[Start Extract to read]

Sheets will likely stop working if you hit this threshold.

Best of luck

1 Like

Very interesting! I’m not sure how to build a key-value lookup. Is this what you are talking about? https://www.youtube.com/watch?v=3dGQ4d7JF1U

Yes, a javascript object.
Imagine you create an object where the key is the username, and the value is the ID of the sheets file where that users data is archived. For example…

var file_lookup = {
  'user1@example.com' : 'xxxyyyzzz',
  'user2@example.com' : 'yyyzzzxxx',
  // etc....
};

With that in place, you no longer need to iterate through all the files to find the correct one, as you can do a direct lookup…

  var user = 'user1@example.com';
  var ss = SpreadsheetApp.openById(file_lookup[user]);

Make sense?

3 Likes

Oh wow, going to give it a try today!

I removed the code looping through files, and replaced it with your method. That really helped cut down the loading time! Its about 10 seconds vs 1 minute :slight_smile:

Here’s code (modified because the archived files are located in another folder):

var ssFolder = DriveApp.getFolderById(“XYZ”);
var ssFiles = ssFolder.getFilesByName(email);
var ssFileID = ssFiles.next().getId();
var ss = SpreadsheetApp.openById(ssFileID);

Also, the file names are the user’s email.

My only issue now, is that half of this delay is Glide taking a while to update. Does that have to do with the Sync settings? I am doing this in a free app with refresh settings on “Only on edit”. Would this be better using “While editing or using the app” in Pro?

[End Extract to read]
[Start Entries provided]

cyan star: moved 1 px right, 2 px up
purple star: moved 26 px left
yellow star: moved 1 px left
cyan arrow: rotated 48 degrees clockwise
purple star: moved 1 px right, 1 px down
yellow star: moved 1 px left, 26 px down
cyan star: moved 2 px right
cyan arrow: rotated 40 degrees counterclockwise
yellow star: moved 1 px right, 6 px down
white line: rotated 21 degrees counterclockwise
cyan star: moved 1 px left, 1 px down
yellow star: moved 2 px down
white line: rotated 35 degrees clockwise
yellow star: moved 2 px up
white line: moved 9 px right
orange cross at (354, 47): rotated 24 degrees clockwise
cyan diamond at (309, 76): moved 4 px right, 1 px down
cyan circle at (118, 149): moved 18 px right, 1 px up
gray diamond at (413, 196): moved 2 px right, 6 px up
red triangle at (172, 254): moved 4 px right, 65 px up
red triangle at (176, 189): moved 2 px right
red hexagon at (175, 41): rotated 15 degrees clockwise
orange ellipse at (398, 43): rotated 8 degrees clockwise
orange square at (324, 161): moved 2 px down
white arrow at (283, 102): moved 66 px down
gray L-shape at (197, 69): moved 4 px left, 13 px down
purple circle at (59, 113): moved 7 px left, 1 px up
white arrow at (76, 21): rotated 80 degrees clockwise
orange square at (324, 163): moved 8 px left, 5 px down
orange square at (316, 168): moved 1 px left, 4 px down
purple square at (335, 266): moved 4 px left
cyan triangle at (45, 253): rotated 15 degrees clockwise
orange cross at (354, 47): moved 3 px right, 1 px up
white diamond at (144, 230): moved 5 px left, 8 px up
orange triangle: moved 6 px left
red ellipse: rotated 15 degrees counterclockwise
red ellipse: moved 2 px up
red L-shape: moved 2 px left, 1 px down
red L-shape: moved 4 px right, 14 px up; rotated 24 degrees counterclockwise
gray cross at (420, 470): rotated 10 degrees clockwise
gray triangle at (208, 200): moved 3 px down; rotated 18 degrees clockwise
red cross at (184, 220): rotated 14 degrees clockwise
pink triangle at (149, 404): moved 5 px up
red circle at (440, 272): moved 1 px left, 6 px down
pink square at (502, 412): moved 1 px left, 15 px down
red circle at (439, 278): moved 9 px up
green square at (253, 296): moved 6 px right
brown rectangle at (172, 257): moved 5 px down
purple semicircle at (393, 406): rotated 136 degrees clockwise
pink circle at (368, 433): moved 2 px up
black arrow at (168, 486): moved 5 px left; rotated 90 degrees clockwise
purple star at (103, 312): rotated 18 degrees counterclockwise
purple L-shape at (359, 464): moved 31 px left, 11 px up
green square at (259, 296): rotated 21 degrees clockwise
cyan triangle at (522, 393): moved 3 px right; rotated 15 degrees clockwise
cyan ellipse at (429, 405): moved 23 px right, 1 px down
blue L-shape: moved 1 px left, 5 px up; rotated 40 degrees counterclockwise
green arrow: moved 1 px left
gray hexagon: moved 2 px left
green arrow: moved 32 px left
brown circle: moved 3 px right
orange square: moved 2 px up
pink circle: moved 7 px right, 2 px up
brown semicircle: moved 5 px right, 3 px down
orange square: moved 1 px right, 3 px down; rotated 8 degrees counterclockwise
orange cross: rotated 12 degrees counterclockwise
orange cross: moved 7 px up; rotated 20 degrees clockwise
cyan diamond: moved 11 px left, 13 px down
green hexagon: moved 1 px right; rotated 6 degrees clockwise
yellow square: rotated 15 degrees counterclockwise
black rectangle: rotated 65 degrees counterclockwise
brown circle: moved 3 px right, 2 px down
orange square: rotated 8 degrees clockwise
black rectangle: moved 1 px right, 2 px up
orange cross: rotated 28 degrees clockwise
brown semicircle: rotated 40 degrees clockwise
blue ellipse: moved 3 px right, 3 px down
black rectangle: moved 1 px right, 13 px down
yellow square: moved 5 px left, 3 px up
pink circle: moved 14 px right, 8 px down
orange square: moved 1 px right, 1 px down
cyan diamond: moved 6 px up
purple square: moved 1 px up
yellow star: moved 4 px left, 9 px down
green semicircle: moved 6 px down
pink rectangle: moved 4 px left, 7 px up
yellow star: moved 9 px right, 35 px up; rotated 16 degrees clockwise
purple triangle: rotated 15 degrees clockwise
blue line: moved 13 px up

[End Entries provided]

Short exercise A
Decide whether each statement below agrees with the Sheets lookup thread, and answer yes or no for each, quoting the words of the thread that settle it.
(i) In the suggested object, each key is a username and each value is the ID of a Sheets file.
(ii) After the looping code was replaced, loading still took about one minute.
(iii) The archived files are named after the user's email.
Short exercise B
Carry the Sheets lookup thread forward from its last post.

Exercise answer A
(i) Yes: "the key is the username, and the value is the ID of the sheets file where that users data is archived"
(ii) No: "Its about 10 seconds vs 1 minute"
(iii) Yes: "Also, the file names are the user’s email."

Exercise answer B
2 Likes

The “While editing or using the app” may still have a delay up to a few minutes, because what it does is force glide to check the google sheet for updated data every few minutes. Otherwise “Only on edit” does exactly what it says and will only check for new google sheet updates immediately after data changes via the app. On the other hand, sometimes google will actually send updated data to Glide (which may be the case for you), which I believe will update in the app, but that’s at the discretion of google and can be up to a few minutes at times. “While editing or using the app” may or may not help for speed. It’s more to guarantee that data is updated in the event that you have data that’s somehow updated in the sheet, but google does not sent that updated data to glide. I think what it really comes down to is if the script runs fast enough for glide to catch it at the time that it is pulling updates.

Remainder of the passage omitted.